▸ **Material provided**:
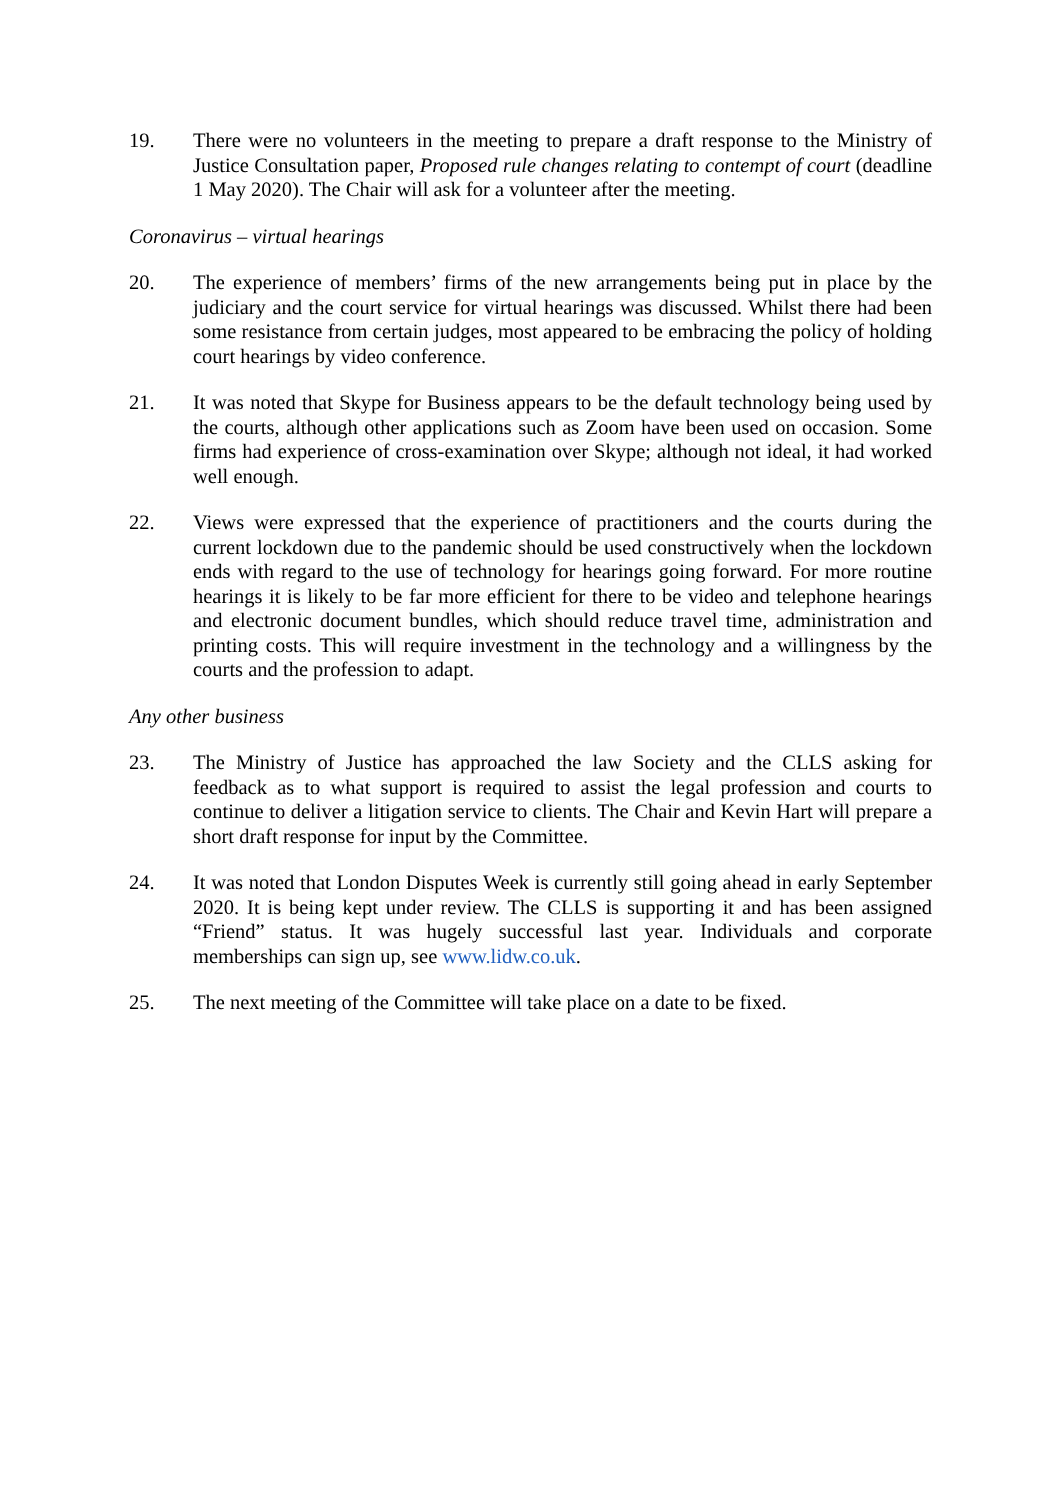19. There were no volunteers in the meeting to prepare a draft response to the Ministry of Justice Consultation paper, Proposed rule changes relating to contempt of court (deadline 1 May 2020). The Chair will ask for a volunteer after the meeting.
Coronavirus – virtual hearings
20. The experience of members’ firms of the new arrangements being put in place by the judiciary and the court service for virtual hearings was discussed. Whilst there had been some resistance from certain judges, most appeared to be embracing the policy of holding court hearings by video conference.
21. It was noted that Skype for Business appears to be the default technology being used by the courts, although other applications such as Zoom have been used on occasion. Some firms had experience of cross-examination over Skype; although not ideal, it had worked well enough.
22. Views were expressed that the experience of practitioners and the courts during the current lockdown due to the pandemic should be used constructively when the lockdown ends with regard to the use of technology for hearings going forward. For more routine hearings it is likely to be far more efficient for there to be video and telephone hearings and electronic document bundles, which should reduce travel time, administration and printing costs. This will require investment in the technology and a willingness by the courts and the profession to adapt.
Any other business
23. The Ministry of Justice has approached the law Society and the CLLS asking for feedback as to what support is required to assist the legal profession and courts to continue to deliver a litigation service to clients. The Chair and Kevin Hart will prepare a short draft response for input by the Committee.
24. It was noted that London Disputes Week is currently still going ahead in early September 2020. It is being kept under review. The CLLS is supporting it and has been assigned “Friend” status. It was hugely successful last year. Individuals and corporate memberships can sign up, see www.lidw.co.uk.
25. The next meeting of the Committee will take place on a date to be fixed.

▸ **Your task**:
Each line in the data above either holds "used" or does not. State how many do, as a bare number.

▸ **Solution to the exercise**:
2